#### DATASET CONTENT

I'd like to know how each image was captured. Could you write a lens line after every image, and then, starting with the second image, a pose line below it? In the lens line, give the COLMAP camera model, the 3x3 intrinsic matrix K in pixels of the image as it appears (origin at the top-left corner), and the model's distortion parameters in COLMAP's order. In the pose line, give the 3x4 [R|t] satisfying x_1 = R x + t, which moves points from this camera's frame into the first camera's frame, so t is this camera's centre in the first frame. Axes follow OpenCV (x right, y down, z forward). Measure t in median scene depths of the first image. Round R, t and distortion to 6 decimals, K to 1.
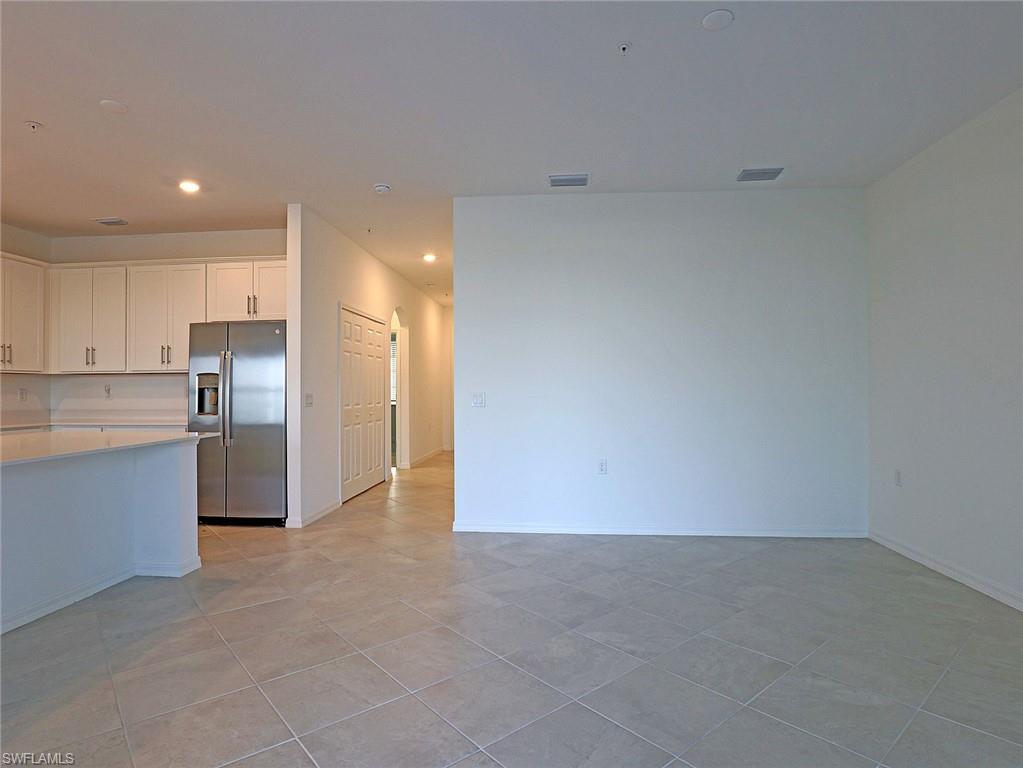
lens RADIAL K [[562.6, 0, 522.3], [0, 562.6, 386.2], [0, 0, 1]] dist [-0.033215, 0.001107]
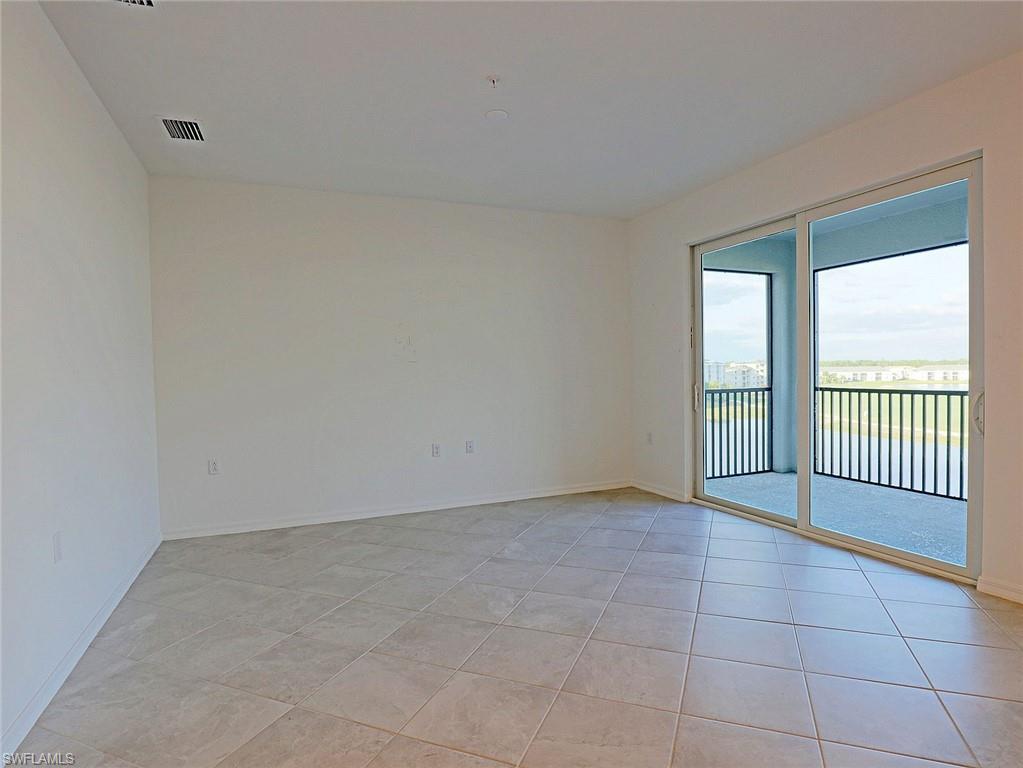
lens RADIAL K [[562.6, 0, 507.6], [0, 562.6, 382.9], [0, 0, 1]] dist [-0.033215, 0.001107]
pose [[-0.443909, -0.005310, 0.896056, -0.598301], [0.021536, 0.999630, 0.016593, -0.004922], [-0.895813, 0.026663, -0.443631, 1.054737]]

#### DIRECTIONS FOR THIS TASK
State how many lines in the data above contain the string "lens", treating uppercase and lowercase as different. Reply with the number alone.

#### EXERCISE SOLUTION
3